Accord RDC–Rwanda : une paix fragile, minée par les réalités du terrain

Le Collectif des journalistes et organisations des médias pour le suivi des accords de paix (COMOSA) dresse un constat sans détour : neuf mois après sa signature à Washington, l’accord de paix entre la RDC et le Rwanda peine à produire des effets concrets sur le terrain.

Présenté comme une avancée diplomatique majeure pour stabiliser la région des Grands Lacs, cet accord reposait sur des engagements sécuritaires, politiques et économiques ambitieux. Pourtant, selon le rapport couvrant la période du 17 juin 2025 au 2 mars 2026, la mise en œuvre globale n’atteint que 31 %, révélant un décalage profond entre les promesses et la réalité.

Des institutions en place… mais inefficaces

Sur le plan institutionnel, les mécanismes prévus ont bien été mis en place et fonctionnent formellement, avec un taux de réalisation estimé à 70 %. Réunions, comités et cadres de dialogue existent bel et bien.

Mais cette architecture montre rapidement ses limites : incapables de prévenir les crises majeures, ces structures apparaissent davantage consultatives que réellement contraignantes.

Sécurité : le maillon faible de l’accord

C’est sur le terrain sécuritaire que l’échec est le plus frappant. Avec seulement 20 % de mise en œuvre, la situation reste instable et préoccupante.
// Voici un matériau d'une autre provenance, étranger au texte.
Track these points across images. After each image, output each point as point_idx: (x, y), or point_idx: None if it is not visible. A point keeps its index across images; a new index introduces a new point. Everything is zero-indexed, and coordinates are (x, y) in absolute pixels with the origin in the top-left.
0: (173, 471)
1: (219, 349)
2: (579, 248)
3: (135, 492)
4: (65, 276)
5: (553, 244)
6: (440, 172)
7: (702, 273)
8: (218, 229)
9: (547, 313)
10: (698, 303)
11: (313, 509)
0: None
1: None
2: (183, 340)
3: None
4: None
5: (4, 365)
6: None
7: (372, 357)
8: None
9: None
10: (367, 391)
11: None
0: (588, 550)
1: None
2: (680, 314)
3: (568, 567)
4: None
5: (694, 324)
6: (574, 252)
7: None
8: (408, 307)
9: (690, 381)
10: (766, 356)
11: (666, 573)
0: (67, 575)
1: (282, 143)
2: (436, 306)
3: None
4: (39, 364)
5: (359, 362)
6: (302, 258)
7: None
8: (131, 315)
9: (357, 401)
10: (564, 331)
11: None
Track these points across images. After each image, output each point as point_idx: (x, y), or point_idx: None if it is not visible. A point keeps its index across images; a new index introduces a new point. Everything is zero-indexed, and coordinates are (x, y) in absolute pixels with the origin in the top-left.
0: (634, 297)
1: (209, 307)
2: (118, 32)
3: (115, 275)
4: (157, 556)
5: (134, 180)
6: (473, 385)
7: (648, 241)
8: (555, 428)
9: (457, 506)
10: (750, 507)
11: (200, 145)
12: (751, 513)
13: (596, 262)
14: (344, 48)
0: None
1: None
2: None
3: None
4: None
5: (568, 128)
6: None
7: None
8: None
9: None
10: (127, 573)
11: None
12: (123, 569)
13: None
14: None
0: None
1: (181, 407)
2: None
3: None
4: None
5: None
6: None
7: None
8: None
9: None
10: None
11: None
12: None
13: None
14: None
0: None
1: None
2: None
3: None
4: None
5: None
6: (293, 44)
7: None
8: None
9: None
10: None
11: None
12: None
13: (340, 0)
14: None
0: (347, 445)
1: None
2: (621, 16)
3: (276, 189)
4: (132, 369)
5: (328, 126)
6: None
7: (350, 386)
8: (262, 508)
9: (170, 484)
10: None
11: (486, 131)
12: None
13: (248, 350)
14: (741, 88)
Le rapport pointe notamment :
• le retrait incomplet des troupes rwandaises ;
• la persistance des groupes armés comme le M23 ;
• des violations répétées du cessez-le-feu ;
• et surtout, la prise puis la libération de la ville d’Uvira, épisode qui a profondément fragilisé la confiance entre les parties.

A cela s’ajoute un tournant majeur : les sanctions américaines contre l’armée rwandaise, accusée de soutenir le M23. Une décision qui accentue la pression internationale et met en lumière les failles du processus.

Une coopération économique au point mort

Sur le plan économique, les ambitions de coopération régionale restent largement théoriques. Avec un taux de réalisation de seulement 15 %, aucun projet structurant n’a véritablement vu le jour.

L’insécurité persistante, aggravée par les tensions diplomatiques, freine les investissements et maintient un climat d’incertitude dans la région.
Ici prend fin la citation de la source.